GGD director: ‘Stop sending school classes home’

Normally, the GGD, as an implementer, endorses the government’s quarantine policy. Until now. Together with 25 other GGD directors, public health director Jac Rooijmans of the GGD Limburg-Noord published a critical opinion piece. According to them, the policy seriously harms schoolchildren in particular.

Charlotte Huisman and Avinash Bhikhie

How did you come up with this criticism?

‘The 26 GGD directors of public health meet each other every week in a digital meeting. As guardians of that public health, we saw how, less than two weeks after the schools opened, one class after another was sent home. That takes extreme forms. A quarter of primary school students are now in quarantine. In one region, the number of classes sent home rose from 25 to 410 in three days. That is as fast as the rule that an entire class has to go home if three or more children are infected.’

What is your concern?

‘The whole prospect for a normal life for young people has disappeared. Here the remedy has become worse than the disease, it is no longer in balance. Young people suffer from this, cognitively, socially and emotionally, they become lonely. Omikron is very contagious, but they hardly get sick from it. The elderly and vulnerable who want this have now been boosted. We must give a signal from our role. The work of the GGDs goes further than vaccination and testing.’

How should it be then?

‘If a child is infected, it stays at home. The classmates can just go to school. We have to rely on the common sense of parents and school boards. And the schools can ask the GGD for advice. Our teams are ready to support them.’

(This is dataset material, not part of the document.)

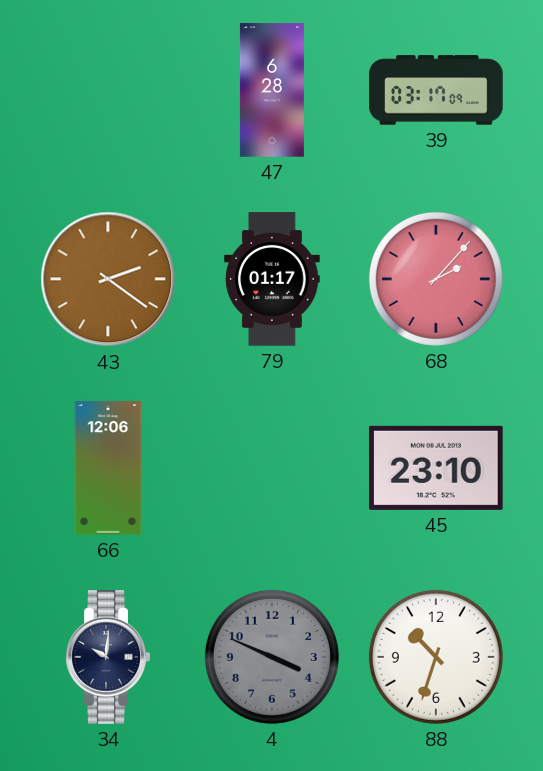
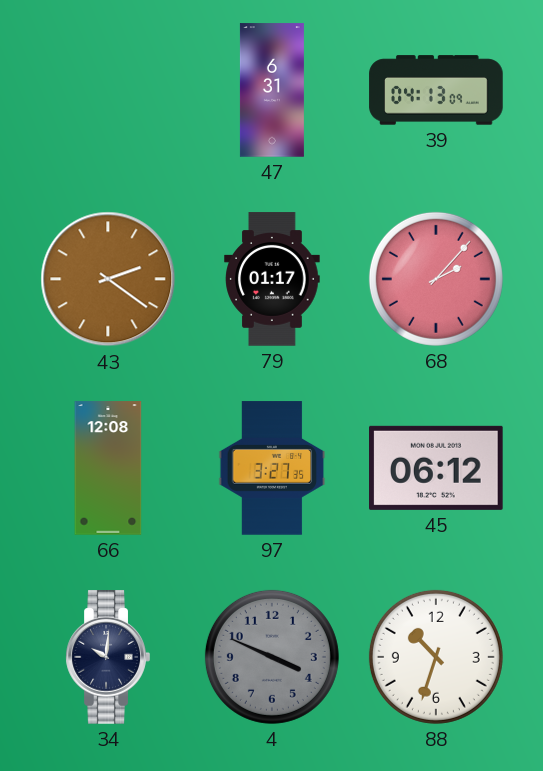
47: 6:28 -> 6:31
39: 03:17 -> 04:13
66: 12:06 -> 12:08
97: none -> 3:27
45: 23:10 -> 06:12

But the whole society is beeping and cracking under the increasing infections and the quarantine rules? This can make infections even faster.

“There are also other groups that suffer from quarantine rules, and we also understand that those rules are necessary to slow down the spread of the virus, as far as possible. But that’s what the Outbreak Management Team has to consider. We are now talking about education. That the general rule of sending a class home in the event of three or more infections must be abandoned is in the interest of the young people.’

Your Utrecht colleague director Nicolette Rigter joked on Wednesday: ‘Soon half of society will be in quarantine and the other half will be in line with us for a test.’

‘Some quarantine rules have already been relaxed, for example that you do not have to quarantine if you have been boosted and have no complaints. I now assume that the OMT will also take into account the consequences for society in its advice on these rules. The number of tests per day now rises to 150 thousand per day. I’m also curious how far we want to go with that. Or that the rules are also changed when you have to go to the test street. That too is up to the OMT. But now we first want to draw attention to the children.’